PPI’s four principles for response to tariffs and economic isolationism:

  • Defend the Constitution and oppose rule by decree;
  • Connect tariff policy to growth, work, prices and family budgets, and living standards;
  • Stand by America’s neighbors and allies;
  • Offer a positive alternative.

Data:

Lending Tree’s chocolate-price survey.

And NRF’s Valentine forecast.

Growers & chocolatiers:

The New York Botanical Garden summarizes the trail, from pod on tree to candy in box.

The World Cocoa Foundation (a non-profit consortium of producers, confectioners, governments, and transport firms) has material on development and sustainability, trade and prices, small-farmer support, and more.

The Ghana Cocoa Board explains Ghana’s cacao industry.

The European Union-funded Sustainable Cocoa program supports labor law and reforestation in Cote d’Ivoire, Ghana, and Cameroon.

The Hawaii Chocolate and Cacao Growers Association introduces the U.S. cacao-growing industry.

And San Francisco-based Ghirardelli has chocolate-tasting pro tips.

Some V-Day Chocolate History

Chocolate’s association with sensuality and romance, and the accompanying hints of possible aphrodisiac effects, are old and very durable.

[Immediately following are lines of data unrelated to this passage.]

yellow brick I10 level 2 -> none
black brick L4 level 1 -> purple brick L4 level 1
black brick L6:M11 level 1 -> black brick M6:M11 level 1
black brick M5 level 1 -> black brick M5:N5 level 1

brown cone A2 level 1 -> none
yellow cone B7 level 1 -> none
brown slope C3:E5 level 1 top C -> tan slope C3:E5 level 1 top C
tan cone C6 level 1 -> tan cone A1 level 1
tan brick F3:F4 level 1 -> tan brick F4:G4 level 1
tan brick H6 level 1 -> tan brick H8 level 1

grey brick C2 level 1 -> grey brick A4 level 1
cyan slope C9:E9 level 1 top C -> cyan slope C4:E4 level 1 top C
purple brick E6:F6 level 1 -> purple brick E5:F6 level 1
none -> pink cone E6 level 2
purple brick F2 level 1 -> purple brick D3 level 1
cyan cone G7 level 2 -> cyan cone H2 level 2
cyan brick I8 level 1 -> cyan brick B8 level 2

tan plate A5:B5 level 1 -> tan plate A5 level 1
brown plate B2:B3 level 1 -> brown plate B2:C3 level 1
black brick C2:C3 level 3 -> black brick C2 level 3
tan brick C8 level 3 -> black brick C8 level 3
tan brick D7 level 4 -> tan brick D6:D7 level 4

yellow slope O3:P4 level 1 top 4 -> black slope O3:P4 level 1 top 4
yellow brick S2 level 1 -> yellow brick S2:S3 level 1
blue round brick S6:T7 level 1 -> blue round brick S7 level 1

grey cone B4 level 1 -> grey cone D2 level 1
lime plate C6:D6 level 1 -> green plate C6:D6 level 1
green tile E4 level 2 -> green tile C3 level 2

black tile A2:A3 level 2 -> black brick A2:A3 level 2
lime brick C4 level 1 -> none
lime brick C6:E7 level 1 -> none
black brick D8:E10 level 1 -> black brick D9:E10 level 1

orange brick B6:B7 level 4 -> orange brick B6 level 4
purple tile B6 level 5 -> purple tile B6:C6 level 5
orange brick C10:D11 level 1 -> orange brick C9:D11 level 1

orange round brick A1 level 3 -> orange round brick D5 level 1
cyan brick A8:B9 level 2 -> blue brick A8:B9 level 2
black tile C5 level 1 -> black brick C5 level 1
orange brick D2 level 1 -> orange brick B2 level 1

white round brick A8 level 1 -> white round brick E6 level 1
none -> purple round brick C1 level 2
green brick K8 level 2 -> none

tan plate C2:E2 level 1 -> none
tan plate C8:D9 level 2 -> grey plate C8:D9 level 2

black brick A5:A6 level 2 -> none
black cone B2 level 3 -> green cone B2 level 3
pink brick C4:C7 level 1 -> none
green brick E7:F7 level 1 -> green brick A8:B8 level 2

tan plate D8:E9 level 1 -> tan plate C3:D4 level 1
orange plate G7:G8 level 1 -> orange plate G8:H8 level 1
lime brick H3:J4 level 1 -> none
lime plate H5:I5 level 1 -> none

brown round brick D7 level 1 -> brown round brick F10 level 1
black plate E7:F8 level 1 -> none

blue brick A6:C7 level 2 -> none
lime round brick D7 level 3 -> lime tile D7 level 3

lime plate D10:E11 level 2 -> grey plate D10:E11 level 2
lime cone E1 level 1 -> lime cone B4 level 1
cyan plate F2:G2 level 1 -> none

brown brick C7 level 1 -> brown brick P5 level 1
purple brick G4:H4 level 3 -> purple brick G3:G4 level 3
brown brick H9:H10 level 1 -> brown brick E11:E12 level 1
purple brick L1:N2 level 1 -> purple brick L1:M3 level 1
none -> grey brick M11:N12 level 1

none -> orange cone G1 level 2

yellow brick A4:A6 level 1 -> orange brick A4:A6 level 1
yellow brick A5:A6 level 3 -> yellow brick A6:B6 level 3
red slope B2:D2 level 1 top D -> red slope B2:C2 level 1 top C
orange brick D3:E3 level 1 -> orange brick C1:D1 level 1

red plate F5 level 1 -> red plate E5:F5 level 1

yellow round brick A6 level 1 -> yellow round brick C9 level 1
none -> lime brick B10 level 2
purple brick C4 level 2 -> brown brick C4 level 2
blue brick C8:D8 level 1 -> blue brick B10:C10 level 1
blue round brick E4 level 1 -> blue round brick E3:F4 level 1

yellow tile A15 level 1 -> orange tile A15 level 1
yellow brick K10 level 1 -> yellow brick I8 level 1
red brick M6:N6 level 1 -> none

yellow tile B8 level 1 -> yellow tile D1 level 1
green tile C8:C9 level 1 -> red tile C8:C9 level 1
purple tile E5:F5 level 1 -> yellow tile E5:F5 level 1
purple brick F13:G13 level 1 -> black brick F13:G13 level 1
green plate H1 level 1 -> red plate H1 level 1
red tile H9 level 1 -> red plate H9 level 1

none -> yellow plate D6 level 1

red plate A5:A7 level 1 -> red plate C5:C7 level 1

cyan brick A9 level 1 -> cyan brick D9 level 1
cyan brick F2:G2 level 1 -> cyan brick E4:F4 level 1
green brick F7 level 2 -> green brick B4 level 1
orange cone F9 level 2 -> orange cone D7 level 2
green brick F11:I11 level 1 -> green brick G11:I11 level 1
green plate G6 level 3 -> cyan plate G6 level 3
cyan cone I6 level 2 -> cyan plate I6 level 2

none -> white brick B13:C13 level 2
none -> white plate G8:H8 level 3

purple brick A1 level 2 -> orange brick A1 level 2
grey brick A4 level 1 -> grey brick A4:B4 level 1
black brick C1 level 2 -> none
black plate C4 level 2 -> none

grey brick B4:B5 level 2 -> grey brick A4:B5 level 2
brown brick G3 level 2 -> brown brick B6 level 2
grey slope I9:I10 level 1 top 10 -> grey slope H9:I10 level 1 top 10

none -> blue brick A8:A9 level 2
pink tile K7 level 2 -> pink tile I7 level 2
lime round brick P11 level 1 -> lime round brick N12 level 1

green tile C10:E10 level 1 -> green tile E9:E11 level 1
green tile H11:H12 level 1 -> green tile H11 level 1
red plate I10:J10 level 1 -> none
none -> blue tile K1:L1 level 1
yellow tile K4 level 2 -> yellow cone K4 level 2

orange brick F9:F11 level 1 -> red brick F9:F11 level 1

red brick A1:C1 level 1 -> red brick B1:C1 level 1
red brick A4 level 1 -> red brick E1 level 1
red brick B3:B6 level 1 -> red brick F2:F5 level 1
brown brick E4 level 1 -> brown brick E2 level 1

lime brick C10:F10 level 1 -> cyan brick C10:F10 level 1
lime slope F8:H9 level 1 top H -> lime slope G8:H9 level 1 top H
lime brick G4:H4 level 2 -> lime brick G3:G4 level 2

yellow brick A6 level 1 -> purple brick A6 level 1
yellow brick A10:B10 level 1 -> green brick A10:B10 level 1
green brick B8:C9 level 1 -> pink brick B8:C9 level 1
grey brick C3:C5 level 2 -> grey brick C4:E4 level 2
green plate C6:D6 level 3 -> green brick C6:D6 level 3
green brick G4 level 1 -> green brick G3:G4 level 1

The specific tie to Valentine’s Day is originally British. Chocolate-bar inventor and marketing pioneer Richard Cadbury came up with the heart-shaped box as a romantic gift in the 1860s. Cadbury was taking advantage of a much older tradition, which seems to have originated in the Aztec Empire. Here’s Bernal Diaz del Castillo’s account of a banquet with the Aztec emperor Moctezuma in 1521:

“De cuando en cuando le traian en unas copas de oro fino con cierta bebidea del mismo cacao, que decian era para tener accesso con mujeres.”

English translations seem a little euphemistic — one reads “from time to time they brought him a certain drink made from cacao in cups of pure gold, which they said he took when he was going to visit his wives” — but Diaz del Castillo’s original Spanish doesn’t leave many doubts.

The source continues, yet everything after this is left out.